CONSIGNE DE TRAVAIL 1 -> Recopiez à l'identique le passage de l'extrait sur la pénurie d'eau, en commençant par « Quand nous rencontrons » et en poursuivant jusqu'à « mois : l’eau. ».
CONSIGNE DE TRAVAIL 2 -> Les affirmations suivantes concordent-elles avec l'extrait sur la pénurie d'eau ? Pour chacune, répondez par oui ou par non et citez mot pour mot les termes de l'extrait qui permettent de trancher. (a) Alexis Delcour est maçon. (b) Coucouron compte 1 200 habitants. (c) Alexis Delcour livre les 60 000 litres d'eau en une seule livraison.

EXTRAIT DU TEXTE ->
Quand nous rencontrons Alexis Delcour à Saint-Cirgues-en-Montagne, il est déjà en train de remplir le réservoir de son camion.
Ce maçon, moins occupé à cette période de l’année, donne un coup de main à un ami qui dirige une entreprise de transport en se transformant en livreur.
Ce que livre Alexis Delcour est une ressource qui pourrait sembler abondante dans cette région parcourue par de nombreuses rivières, mais qui se fait très rare depuis des mois : l’eau.
Une fois les 12 000 litres dans le réservoir de son véhicule, Alexis Delcour prend la route pour une quinzaine de minutes avant d’atteindre sa destination, le village de Coucouron.
Depuis l’été, cette municipalité de 800 habitants est à sec, ses réserves naturelles étant épuisées.
On ne s'en rend pas compte le matin quand on ouvre notre robinet, mais le jour où il n'y a plus d'eau qui coule, on se dit que là, il y a un gros souci
, lance Alexis Delcour pendant que le contenu de son camion se déverse dans le réservoir municipal.
En tout, au cours de la journée, il fera cinq livraisons, pour un total de 60 000 litres d’eau. Ce résident d’une communauté avoisinante craint que la pénurie ne se répande à d’autres localités de la région.
« Est-ce que ça va continuer? Est-ce qu'on aura encore des étés comme on a eus, aussi chauds et secs? Est-ce que les précipitations vont continuer à diminuer comme ça à l'avenir? Il y aura certainement des problèmes d’eau sur d’autres communes. »

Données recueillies
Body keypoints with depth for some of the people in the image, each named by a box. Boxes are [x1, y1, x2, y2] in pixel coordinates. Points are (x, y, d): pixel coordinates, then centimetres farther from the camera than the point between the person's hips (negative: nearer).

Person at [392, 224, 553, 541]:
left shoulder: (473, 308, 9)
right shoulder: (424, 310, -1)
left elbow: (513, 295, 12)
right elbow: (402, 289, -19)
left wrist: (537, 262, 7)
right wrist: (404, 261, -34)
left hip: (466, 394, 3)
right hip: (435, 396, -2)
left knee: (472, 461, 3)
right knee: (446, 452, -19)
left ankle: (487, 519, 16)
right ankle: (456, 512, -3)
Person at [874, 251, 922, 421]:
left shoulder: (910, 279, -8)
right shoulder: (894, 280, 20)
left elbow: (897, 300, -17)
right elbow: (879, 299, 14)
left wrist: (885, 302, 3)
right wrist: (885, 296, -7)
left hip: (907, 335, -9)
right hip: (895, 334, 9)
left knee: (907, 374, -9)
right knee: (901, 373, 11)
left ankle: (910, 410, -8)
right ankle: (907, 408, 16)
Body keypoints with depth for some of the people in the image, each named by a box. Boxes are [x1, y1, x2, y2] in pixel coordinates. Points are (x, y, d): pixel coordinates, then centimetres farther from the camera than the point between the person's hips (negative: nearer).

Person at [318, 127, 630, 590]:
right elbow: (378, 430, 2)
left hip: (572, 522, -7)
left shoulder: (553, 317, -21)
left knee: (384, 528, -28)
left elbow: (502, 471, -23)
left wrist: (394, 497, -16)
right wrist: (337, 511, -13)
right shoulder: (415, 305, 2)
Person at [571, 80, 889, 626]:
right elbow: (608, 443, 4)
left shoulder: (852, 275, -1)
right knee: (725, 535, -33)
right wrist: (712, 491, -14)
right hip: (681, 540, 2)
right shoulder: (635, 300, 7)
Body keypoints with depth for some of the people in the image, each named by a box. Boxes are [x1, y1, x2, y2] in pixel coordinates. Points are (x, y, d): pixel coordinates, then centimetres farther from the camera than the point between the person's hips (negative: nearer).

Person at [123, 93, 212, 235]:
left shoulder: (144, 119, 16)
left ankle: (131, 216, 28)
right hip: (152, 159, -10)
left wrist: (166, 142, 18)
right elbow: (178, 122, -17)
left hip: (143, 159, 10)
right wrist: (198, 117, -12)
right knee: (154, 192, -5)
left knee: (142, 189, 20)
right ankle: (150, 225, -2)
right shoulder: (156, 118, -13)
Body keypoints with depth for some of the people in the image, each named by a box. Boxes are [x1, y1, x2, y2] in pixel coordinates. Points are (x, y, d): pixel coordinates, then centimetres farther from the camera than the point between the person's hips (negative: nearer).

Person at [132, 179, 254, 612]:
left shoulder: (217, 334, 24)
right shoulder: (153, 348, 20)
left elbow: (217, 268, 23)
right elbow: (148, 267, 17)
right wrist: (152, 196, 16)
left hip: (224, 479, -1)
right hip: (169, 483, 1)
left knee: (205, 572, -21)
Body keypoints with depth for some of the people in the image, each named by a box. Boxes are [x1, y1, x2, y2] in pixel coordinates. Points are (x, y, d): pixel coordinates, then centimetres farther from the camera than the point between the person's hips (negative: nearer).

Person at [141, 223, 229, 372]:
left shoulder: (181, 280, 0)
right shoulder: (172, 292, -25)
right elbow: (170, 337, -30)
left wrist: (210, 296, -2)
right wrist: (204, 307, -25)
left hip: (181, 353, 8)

RÉPONSE ATTENDUE 1 ->
Quand nous rencontrons Alexis Delcour à Saint-Cirgues-en-Montagne, il est déjà en train de remplir le réservoir de son camion.
Ce maçon, moins occupé à cette période de l’année, donne un coup de main à un ami qui dirige une entreprise de transport en se transformant en livreur.
Ce que livre Alexis Delcour est une ressource qui pourrait sembler abondante dans cette région parcourue par de nombreuses rivières, mais qui se fait très rare depuis des mois : l’eau.

RÉPONSE ATTENDUE 2 ->
(a) Oui : « Ce maçon, moins occupé à cette période de l’année ».
(b) Non : « cette municipalité de 800 habitants ».
(c) Non : « il fera cinq livraisons, pour un total de 60 000 litres d’eau ».